• [PAGE EXTRACT]
-------

Updating data encryption docs

Author: kummanish

articles/mysql/concepts-data-encryption-mysql.md

@@ -66,7 +66,7 @@ The following are requirements for configuring Key Vault:
 
 The following are requirements for configuring the customer-managed key:
 
-* The customer-managed key to be used for encrypting the DEK can be only asymmetric, RSA 2028.
+* The customer-managed key to be used for encrypting the DEK can be only asymmetric, RSA 2048.
 * The key activation date (if set) must be a date and time in the past. The expiration date (if set) must be a future date and time.
 * The key must be in the *Enabled* state.
 * If you're importing an existing key into the key vault, make sure to provide it in the supported file formats (`.pfx`, `.byok`, `.backup`).

-------

• [SUPPLIED RECORDS]

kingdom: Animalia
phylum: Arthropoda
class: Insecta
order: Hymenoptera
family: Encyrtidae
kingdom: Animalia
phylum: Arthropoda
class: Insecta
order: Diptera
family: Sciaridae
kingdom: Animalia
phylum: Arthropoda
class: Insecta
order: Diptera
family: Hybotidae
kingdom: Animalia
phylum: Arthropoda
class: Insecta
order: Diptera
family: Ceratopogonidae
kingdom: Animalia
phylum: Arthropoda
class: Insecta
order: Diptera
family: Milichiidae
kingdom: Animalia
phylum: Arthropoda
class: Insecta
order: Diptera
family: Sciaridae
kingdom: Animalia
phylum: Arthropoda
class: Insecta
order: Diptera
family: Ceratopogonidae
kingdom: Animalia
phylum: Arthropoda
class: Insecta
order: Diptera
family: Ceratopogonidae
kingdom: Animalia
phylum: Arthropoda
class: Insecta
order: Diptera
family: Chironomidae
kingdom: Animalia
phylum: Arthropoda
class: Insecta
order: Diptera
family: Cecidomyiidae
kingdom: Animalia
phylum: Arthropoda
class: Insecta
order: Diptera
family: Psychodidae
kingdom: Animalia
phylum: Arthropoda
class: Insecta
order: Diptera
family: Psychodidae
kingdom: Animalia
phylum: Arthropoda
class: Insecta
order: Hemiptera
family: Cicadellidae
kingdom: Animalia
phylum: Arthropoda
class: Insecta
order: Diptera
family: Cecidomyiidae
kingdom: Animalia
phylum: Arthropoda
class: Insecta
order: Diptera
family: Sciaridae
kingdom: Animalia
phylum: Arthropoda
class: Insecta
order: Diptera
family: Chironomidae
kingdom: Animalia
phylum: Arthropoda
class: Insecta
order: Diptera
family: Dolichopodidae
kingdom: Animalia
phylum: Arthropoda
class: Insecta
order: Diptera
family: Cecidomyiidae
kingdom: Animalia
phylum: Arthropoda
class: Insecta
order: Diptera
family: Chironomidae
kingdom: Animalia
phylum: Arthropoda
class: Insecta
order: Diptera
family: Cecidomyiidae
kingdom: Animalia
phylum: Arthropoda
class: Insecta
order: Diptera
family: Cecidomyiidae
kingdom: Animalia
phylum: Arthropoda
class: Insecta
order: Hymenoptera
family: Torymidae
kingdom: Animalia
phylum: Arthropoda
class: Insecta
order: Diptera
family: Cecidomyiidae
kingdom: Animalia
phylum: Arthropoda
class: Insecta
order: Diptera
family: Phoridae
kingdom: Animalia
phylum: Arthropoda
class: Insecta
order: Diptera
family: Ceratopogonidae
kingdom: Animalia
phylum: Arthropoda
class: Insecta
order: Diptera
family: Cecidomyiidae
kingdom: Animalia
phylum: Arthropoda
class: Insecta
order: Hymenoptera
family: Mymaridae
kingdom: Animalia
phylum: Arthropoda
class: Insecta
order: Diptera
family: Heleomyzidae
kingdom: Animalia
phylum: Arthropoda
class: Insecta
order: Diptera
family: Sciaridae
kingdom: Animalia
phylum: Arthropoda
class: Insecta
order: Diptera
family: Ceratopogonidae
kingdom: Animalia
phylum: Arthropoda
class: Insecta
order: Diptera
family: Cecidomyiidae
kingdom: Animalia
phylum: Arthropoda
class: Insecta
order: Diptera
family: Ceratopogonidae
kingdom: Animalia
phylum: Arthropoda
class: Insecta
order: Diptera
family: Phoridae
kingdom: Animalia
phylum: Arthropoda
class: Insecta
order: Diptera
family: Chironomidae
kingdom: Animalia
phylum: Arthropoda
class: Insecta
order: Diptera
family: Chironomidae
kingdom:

-------

• [REQUIRED WORK]
Extract the passage from the data encryption docs update, starting with "Updating data encryption" and going on through "asymmetric, RSA 2028.".

• [YOUR RESPONSE]
Updating data encryption docs

Author: kummanish

articles/mysql/concepts-data-encryption-mysql.md

@@ -66,7 +66,7 @@ The following are requirements for configuring Key Vault:
 
 The following are requirements for configuring the customer-managed key:
 
-* The customer-managed key to be used for encrypting the DEK can be only asymmetric, RSA 2028.